Following the productive discussions at European Hydrogen Week in Brussels, Europe is now presented with a defining opportunity: to lead the charge for the decarbonisation of the transport sector, while ensuring its long-term resilience and the success of its local industrial players.
Europe stands at a crossroads between ambition and action. The urgency of cutting emissions is clear, but ambition alone will not get us there. Without careful planning, today’s targets risk becoming tomorrow’s bottlenecks.
A robust low-emission mobility strategy must be diverse. No sensible investor would put all their savings into a single stock, and the same logic applies to transport.
Batteries are essential, but hydrogen must also play its part. A balanced approach will make Europe more resilient, avoiding overdependence on any one resource, from fossil fuels to the critical minerals that power batteries.
Combining hydrogen and battery vehicles could save the European Union between €300 and €500 billion in infrastructure costs by 2050, largely by avoiding costly grid upgrades.
These technologies complement each other, particularly in heavy transport such as trucks, ships, and planes, where hydrogen offers efficiencies that electrification alone cannot. Countries such as South Korea and China have shown that well-designed ecosystems can drive the rollout of tens of thousands of hydrogen vehicles.
Europe has the same potential, with technology already in place across the entire chain from production and refuelling to vehicles. What we need now is a clear plan and the right conditions to make this shift happen.

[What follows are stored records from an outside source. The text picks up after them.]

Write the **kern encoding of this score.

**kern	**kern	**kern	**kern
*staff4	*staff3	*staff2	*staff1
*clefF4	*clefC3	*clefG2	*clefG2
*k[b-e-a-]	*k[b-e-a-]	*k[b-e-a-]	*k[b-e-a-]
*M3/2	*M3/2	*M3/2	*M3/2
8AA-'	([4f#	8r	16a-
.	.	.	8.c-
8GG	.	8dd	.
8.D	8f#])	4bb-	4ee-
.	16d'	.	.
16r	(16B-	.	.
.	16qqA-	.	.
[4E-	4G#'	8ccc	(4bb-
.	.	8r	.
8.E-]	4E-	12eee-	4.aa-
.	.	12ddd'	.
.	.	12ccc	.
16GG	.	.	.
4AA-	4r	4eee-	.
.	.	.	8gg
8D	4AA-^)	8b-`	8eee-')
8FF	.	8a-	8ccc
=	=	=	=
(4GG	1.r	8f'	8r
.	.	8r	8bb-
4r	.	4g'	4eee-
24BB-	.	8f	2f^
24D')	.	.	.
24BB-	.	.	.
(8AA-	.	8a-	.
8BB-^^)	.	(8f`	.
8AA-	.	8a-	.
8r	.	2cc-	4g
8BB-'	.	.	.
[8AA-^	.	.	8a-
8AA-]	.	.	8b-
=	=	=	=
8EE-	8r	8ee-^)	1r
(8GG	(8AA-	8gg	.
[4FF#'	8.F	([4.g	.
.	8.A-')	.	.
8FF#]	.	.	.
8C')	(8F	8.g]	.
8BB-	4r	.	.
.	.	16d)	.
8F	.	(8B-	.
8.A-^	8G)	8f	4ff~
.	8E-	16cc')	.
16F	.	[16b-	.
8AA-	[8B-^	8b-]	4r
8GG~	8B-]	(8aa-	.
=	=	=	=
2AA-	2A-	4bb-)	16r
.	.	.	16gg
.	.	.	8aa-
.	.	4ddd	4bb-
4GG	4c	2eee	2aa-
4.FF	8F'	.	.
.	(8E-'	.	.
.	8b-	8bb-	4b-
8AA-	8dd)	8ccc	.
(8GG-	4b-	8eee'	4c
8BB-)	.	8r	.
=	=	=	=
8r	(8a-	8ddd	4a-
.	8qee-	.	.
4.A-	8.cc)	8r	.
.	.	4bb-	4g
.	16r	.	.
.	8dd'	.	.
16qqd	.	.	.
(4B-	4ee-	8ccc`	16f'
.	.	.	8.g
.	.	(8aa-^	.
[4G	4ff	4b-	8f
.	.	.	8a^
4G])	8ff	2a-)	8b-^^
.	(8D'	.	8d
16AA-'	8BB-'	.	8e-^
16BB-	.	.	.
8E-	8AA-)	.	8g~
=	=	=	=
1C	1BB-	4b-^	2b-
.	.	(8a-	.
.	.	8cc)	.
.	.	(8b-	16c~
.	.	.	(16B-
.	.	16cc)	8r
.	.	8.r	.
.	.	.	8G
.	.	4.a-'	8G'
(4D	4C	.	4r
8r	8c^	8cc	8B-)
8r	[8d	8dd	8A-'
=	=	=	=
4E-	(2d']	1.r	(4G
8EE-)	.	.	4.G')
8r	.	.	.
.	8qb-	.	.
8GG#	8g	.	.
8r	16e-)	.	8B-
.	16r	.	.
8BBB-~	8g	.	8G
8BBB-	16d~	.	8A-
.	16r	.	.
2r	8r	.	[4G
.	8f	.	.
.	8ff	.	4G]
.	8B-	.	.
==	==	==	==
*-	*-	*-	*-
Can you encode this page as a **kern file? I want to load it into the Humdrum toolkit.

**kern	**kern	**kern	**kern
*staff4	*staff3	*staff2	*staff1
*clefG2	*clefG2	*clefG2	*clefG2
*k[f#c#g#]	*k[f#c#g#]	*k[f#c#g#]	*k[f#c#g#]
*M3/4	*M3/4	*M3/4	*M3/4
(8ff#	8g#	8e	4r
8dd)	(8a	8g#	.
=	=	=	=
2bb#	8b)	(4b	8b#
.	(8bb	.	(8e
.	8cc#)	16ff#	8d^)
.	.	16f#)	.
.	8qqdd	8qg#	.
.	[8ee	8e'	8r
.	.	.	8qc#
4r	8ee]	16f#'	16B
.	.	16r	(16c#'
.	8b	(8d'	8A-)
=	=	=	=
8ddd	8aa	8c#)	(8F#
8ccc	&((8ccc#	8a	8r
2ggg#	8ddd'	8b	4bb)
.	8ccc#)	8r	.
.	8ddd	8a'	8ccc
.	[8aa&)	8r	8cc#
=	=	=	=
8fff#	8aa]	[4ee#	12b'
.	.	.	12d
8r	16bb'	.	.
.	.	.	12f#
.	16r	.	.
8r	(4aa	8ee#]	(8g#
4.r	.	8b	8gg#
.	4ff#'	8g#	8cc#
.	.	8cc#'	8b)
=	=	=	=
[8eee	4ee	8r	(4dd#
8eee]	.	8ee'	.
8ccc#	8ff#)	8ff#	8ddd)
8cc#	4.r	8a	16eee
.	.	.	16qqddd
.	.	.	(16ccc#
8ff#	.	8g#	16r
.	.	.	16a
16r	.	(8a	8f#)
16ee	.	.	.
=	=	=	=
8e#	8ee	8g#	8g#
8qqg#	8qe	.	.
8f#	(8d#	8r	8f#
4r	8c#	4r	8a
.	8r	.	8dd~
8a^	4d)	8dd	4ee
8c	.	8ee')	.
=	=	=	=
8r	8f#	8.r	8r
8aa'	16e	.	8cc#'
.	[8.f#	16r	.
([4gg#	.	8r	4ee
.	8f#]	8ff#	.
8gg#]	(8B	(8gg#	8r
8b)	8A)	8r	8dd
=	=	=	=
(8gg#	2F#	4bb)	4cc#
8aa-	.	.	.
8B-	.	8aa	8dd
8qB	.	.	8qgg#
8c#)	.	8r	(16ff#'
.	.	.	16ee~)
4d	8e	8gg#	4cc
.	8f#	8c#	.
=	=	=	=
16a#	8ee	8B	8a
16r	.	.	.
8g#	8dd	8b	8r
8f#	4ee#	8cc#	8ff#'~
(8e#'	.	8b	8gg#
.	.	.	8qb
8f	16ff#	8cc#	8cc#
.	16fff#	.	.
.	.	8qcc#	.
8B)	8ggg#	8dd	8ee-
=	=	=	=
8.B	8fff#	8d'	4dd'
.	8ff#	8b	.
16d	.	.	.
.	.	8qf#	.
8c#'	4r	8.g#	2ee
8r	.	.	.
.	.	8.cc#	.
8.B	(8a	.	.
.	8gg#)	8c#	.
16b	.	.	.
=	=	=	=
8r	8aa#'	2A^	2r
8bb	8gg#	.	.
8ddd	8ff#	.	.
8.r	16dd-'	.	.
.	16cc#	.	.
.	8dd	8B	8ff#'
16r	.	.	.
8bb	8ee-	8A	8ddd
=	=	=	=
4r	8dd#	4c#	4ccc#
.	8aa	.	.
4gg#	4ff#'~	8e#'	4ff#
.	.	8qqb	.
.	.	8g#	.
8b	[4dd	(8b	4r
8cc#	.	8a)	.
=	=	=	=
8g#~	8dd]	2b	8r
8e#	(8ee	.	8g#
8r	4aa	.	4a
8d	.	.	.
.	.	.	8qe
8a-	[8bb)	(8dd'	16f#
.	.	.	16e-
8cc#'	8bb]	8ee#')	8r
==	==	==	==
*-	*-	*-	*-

How Europe can turn hydrogen ambition into action
First, Europe’s energy transition will be faster and cheaper if we treat battery and hydrogen solutions as complementary, rather than competitors. Both need supportive conditions to succeed, and both serve our communities.
A balanced approach would apply the same standards to both, ensuring European initiatives such as clean transport corridors and the decarbonisation of corporate fleets systematically support both hydrogen and electric charging infrastructure from day one.
Second, we must holistically build ecosystems, not just scattered stations. Scale and efficient loading are what truly bring costs down.
Funding schemes like the Netherlands’ SWiM (Subsidy Scheme for Zero-Emission Mobility), linking subsidies for both fleets and stations, demonstrate how this can be done efficiently.
This integrated model provides investors and manufacturers with the certainty they need to expand quickly, making infrastructure viable and vehicles more affordable.
Third, we must make hydrogen affordable for fleet operators from the very beginning. This means leveraging the most affordable and available hydrogen sources that already exist today, while simultaneously establishing a clear and binding timeline to decarbonise this hydrogen over time.
This pragmatic approach is already in place and proving successful in nations like China and South Korea.
A hydrogen future is Europe’s to win
By 2030, we need to see thousands of hydrogen trucks on European roads, enough to tip the balance on both fuel supply and production costs.
This rollout will not only pave the way for wider adoption across heavy-duty and other vehicles in the following decade, cutting CO₂ emissions, but it will also bolster Europe’s automotive resilience and industrial leadership.
The opportunity for society at large is significant, and the time for decisive action is now.